Temporally adaptive hierarchical Choquet integrals: A measure-theoretic framework for dynamic non-additive integration in approximate reasoning

This paper introduces the Temporally Adaptive Hierarchical Choquet Integral (TAHCI), a novel theoretical framework that extends classical Choquet integration to address temporal dynamics and high-dimensional data through hierarchical structures and time-evolving fuzzy measures. We develop a rigorous measure-theoretic foundation for this framework, including a complete axiomatic characterization, uniqueness results, and preservation properties. The proposed formulation overcomes theoretical limitations of traditional models by offering tractable parameterization (reducing complexity from $O\left(2^n\right)$ to $O\left(Rnd\right)$, where R is the tensor rank, n is the feature dimensionality, and d is the hierarchy depth) while preserving key measure-theoretic properties. We establish fundamental mathematical results including convergence rates, expressivity bounds, and stability under perturbations.
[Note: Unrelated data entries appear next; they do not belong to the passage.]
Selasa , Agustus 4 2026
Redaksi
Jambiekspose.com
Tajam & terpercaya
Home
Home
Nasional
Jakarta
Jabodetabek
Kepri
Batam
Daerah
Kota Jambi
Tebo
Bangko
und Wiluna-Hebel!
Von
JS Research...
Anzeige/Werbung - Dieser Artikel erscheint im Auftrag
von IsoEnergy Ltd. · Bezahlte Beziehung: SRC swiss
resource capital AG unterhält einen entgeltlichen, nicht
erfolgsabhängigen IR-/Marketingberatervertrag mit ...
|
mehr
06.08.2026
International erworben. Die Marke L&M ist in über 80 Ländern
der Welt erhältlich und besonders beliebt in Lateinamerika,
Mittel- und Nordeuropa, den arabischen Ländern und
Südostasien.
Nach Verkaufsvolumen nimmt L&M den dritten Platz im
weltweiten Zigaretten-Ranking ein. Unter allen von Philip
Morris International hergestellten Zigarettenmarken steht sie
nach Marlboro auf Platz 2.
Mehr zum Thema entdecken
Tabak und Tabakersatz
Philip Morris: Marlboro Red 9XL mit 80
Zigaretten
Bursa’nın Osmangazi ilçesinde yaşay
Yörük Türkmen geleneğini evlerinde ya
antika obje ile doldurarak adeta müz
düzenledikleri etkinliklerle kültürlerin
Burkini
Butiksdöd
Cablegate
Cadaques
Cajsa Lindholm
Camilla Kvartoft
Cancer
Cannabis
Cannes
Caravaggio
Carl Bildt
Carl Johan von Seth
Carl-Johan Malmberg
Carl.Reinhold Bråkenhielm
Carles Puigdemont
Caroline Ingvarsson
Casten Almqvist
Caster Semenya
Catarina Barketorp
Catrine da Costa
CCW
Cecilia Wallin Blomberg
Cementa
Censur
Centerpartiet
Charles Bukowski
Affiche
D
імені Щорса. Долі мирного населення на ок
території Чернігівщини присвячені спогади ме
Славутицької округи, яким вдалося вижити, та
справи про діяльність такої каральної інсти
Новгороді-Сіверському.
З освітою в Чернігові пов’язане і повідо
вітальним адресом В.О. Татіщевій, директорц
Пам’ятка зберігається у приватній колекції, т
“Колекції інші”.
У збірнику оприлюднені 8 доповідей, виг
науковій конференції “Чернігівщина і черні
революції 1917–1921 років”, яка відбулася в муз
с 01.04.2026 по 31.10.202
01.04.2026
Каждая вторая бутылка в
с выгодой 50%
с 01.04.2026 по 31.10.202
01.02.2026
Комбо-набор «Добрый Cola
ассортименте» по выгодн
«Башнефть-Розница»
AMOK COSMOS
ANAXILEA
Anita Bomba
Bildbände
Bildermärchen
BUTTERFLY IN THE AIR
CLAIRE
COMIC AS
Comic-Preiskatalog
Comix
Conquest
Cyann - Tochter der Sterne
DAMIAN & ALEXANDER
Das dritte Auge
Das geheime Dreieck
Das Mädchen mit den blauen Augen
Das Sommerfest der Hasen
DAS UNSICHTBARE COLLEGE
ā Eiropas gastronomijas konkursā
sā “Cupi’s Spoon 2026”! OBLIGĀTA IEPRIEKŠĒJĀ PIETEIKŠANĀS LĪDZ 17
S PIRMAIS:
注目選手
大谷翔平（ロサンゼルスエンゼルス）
Our theoretical analysis reveals several novel classes of non-additive measures with unique properties that emerge from the temporal adaptation process. We characterize TAHCI's well-defined fixed points and convergence behavior under various conditions. This work advances non-additive measure theory by providing a mathematically principled approach to integrating temporal dynamics with hierarchical measure structures, with direct implications for reasoning under uncertainty and imprecision.